Recovery of Rhodium(III) from Nitric Acid Solutions Using Adsorbent Functionalized with N,N,N-Trimethylglycine

To understand Rh(III) adsorption behaviors of styrene–divinylbenzene copolymer functionalized with N,N,N-trimethylglycine (AMP03), we measured the distribution coefficients (Kd) of Rh(III) and the adsorbed amounts of HNO3 by varying the HNO3 concentration. It was found that the Kd value of Rh(III) decreased with increasing [HNO3], whereas the amount of adsorbed HNO3 increased. To examine the Rh(III) adsorption capabilities of AMP03 in detail, we performed adsorption experiments while varying H+ and NO3− concentrations. The results showed that the Kd value of Rh(III) increased with decreasing [H+] and increasing [NO3−]. Furthermore, we performed Rh(III) adsorption experiments using HNO3 solutions containing amine compounds such as triethylamine (TEA), ethylenediamine (EDA), or tris(2-aminoethyl)amine (Tren).

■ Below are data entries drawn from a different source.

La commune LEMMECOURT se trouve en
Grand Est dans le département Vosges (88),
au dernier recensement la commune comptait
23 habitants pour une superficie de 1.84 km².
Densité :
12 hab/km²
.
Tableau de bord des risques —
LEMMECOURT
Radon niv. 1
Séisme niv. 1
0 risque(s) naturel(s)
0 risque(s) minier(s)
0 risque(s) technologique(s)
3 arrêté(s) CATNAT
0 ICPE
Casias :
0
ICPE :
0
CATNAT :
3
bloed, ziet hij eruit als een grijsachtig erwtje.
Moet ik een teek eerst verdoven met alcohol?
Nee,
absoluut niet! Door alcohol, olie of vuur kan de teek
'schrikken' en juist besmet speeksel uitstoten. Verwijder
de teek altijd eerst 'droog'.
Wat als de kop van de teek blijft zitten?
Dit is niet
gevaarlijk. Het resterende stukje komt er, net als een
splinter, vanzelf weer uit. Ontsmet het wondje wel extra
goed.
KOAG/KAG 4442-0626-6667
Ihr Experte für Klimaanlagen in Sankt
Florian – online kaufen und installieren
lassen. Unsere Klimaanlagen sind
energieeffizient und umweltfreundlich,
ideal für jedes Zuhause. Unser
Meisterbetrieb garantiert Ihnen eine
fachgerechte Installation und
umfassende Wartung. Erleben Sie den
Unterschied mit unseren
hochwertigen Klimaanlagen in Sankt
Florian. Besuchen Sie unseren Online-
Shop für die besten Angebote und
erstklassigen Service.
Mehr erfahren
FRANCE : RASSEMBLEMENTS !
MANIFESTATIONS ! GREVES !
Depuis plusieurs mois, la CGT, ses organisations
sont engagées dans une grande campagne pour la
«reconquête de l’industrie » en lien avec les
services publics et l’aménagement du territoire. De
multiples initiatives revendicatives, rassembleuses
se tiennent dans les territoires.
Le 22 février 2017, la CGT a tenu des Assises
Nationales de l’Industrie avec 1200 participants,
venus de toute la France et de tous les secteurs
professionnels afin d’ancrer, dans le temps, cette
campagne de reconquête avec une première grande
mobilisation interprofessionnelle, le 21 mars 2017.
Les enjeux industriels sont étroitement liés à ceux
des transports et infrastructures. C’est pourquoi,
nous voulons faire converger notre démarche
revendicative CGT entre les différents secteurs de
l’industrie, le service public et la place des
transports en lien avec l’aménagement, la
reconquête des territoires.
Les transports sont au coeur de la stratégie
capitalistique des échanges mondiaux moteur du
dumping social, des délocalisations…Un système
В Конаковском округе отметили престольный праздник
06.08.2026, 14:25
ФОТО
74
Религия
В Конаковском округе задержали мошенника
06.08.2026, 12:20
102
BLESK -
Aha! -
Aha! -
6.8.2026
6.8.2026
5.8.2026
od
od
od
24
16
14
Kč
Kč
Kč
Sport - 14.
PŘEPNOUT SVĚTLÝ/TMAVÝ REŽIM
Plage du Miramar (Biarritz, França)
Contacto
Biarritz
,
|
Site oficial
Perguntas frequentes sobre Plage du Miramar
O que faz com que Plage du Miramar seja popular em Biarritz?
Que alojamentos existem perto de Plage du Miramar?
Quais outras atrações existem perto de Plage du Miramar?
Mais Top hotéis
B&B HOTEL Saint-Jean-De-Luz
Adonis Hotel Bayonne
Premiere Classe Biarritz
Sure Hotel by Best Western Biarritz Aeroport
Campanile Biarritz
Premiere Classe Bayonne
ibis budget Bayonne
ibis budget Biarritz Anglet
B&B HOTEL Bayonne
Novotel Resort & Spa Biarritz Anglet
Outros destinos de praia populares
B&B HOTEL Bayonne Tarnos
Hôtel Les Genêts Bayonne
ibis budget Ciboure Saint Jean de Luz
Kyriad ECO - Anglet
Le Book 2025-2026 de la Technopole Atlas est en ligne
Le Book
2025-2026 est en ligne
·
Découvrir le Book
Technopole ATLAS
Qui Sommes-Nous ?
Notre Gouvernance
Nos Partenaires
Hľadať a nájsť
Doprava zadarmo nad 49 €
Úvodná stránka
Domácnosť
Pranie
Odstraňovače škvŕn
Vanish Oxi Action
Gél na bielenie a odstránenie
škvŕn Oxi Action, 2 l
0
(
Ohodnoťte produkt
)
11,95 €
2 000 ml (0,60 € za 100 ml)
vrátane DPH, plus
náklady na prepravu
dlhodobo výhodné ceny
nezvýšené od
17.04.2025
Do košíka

In all systems, drastic increases in Kd were observed with the addition of amine compounds. The amine compounds have relatively high basicity (TEA: pKa = 10.75, EDA: pKa = 6.85 and 9.93, and Tren: pKa = 8.42, 9.44, and 10.1). The Kd increases were attributed to a decrease in [H+] with the protonation of amine compounds. The stoichiometry of the adsorbed Rh(III) species was determined with slope analysis based on ion-exchange equilibria for Rh3+ and H+. Rh3+ was adsorbed with two betaine groups and three NO3−. In contrast, H+ adsorption reactions occurred competitively with those of Rh3+. Our results show that AMP03 effectively adsorbs Rh(III) from HNO3 solutions with low [H+] and high [NO3−].